Border checks could also soon include other biometric data, such as facial and eye retina scans, as the U.S. upgrades security at its ports, airports and border crossings, said P.T. Wright, the operations director for the U.S. Department of Homeland Security's US-VISIT Program.
All people from European nations and others participating in the U.S. Visa-Waiver program would have to give additional prints, as would people traveling from nations where visas are needed, he said.
Wright, who was in Brussels to explain the new system to EU officials, said a pilot project at 10 major U.S. airports would be launched in late 2007, expanding the current program that calls for taking prints of two fingers and facial photographs.
Since the two-fingerprint scans were introduced in 2004, Wright said, security and convenience for travelers has gotten better.
"What we have encountered in the last four years is improved security as well as greater facilitation of the traveler coming to the United States," Wright said. "It's a very quick and simple scan of the fingers."

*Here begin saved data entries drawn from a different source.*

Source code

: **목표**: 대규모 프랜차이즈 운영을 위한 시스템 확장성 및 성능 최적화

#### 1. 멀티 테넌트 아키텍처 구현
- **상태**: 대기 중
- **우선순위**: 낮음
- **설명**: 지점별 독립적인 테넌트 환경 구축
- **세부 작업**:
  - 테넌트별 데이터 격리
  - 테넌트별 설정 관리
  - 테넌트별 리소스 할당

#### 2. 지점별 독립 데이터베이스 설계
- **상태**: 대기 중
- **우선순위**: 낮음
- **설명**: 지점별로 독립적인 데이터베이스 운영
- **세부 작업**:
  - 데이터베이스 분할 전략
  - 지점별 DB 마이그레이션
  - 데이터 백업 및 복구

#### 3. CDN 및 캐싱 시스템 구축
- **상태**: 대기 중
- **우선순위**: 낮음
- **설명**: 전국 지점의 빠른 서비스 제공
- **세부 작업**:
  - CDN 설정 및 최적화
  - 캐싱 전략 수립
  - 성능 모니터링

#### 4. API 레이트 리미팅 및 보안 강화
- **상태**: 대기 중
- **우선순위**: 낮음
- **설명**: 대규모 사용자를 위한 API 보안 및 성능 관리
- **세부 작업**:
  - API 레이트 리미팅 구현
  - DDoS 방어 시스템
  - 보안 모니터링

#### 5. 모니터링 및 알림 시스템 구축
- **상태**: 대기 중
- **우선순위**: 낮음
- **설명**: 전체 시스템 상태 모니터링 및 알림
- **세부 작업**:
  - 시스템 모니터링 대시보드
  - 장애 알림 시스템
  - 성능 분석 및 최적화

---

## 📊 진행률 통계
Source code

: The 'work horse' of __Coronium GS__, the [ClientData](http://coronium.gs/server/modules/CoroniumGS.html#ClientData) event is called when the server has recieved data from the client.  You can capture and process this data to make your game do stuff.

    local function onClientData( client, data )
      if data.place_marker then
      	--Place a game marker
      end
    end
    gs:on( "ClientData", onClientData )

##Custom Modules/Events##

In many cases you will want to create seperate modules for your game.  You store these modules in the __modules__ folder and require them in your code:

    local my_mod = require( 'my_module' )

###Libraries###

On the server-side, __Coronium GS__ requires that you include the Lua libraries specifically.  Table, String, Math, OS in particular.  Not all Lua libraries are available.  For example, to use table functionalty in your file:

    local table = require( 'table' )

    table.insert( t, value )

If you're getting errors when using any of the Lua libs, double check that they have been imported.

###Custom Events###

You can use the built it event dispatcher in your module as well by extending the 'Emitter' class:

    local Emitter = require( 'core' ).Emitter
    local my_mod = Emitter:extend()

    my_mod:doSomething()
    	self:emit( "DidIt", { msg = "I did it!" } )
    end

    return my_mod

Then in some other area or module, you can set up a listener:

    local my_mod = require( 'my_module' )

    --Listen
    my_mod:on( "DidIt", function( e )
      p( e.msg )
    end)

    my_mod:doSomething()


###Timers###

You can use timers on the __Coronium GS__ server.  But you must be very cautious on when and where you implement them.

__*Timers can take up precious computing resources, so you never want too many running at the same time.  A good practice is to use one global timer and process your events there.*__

U.S. travel security restrictions have caused increased opposition in EU nations, amid demands from Brussels that Washington expand its visa-waiver program to include all 27 EU nations.
The current program allows citizens from most Western European countries and some other parts of the world to enter the country without visas, but excludes many of the newer EU member states.
EU data protection officials also have raised concerns in the past over the U.S. system and over a similar fingerprint system being set up by EU nations. They are keen to get the best privacy guarantees for citizens.